A Python application which has the responsibility of tracking IATI data from around the Web and refreshing the core IATI software's data stores

GNU Affero General Public License v3.0

2 stars 0 forks source link

Can we speed up the refresher stage by seperating refresh and reload into 2 steps? #268

Open odscjames opened 1 year ago

odscjames commented 1 year ago

Currently, the service_loop() Runs

refresh() in single thread
THEN reload multi thread
THEN It sleeps a minute, I guess to avoid hammering registry API

The problem is that a long reload process prevents refresh data coming in.

Can we separate these into 2 service loops and 2 stages?

I don't think one depends on the other?

akmiller01 commented 1 year ago

They could be separated, but I think we might also need to make sure there couldn't be a race condition between a document being picked up by refresh while it's in the middle of downloading by reload.

odscjames commented 1 year ago

Is that a current concern anyway - a race condition between the refresh and any of the other later stages (eg validate, solrize)?

akmiller01 commented 1 year ago

Not to my knowledge.

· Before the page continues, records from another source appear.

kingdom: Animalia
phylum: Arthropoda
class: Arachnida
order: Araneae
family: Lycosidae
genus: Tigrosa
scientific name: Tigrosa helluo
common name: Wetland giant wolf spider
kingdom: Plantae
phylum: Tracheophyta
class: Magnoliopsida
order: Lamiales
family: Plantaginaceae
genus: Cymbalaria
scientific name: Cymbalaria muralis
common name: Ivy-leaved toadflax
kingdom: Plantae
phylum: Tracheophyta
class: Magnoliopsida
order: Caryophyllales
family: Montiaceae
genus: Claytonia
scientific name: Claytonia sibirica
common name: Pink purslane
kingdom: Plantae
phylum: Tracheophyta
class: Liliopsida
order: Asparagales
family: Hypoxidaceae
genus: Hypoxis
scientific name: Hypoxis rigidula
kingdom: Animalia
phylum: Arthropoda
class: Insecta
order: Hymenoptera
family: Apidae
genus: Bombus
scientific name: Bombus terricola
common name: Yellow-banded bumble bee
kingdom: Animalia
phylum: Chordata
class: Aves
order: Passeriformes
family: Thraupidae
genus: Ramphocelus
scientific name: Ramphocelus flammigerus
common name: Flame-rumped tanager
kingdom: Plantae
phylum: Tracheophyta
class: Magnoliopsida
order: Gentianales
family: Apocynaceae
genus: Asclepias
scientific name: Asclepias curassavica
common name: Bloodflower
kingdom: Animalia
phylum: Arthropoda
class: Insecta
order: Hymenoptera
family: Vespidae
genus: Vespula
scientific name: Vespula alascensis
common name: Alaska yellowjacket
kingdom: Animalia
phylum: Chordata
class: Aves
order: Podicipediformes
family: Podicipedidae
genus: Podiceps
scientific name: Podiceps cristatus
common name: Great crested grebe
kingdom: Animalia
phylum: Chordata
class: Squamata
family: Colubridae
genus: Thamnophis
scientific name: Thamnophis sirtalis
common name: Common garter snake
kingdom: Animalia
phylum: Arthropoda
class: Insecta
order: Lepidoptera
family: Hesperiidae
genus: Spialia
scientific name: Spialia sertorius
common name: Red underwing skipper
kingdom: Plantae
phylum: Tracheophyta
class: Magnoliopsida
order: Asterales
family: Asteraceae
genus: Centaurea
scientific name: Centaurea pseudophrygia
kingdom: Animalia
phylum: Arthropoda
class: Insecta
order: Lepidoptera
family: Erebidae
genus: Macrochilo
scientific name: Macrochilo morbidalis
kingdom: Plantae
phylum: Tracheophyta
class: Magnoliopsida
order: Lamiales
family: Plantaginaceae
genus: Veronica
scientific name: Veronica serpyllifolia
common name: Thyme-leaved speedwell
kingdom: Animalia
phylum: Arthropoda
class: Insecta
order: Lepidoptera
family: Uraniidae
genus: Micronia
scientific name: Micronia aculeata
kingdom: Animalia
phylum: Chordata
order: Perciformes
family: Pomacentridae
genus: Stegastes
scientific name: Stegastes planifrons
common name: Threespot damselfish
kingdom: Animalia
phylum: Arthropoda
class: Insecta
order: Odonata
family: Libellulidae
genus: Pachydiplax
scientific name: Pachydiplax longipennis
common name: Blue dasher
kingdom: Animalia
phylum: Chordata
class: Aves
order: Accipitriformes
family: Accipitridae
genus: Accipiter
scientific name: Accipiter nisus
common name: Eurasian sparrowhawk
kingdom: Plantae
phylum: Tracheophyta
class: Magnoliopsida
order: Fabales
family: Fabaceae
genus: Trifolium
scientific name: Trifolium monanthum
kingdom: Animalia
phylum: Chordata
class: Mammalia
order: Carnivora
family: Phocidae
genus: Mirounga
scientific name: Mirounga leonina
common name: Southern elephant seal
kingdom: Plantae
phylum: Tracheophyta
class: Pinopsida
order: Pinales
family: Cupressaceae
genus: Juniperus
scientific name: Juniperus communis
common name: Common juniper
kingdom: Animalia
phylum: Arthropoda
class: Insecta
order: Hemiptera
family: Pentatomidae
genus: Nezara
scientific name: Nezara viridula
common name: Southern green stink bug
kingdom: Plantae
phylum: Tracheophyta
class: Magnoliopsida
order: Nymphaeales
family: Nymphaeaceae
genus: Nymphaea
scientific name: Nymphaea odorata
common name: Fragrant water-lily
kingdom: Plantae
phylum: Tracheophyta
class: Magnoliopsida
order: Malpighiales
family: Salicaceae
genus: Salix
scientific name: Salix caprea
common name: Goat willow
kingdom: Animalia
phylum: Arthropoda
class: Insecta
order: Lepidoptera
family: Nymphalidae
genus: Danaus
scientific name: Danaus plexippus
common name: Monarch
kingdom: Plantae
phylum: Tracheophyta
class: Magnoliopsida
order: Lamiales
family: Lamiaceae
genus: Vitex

Most steps have a flag or a timestamp that indicates the end of processing, and the subsequent steps wait for that flag or end timestamp before picking the file up. My worry would be that reload can be so long running, that a publisher could update a file in the middle of a reload running. So refresh would update the database with modified, and then reload would overwrite it with downloaded despite not picking up the new modified.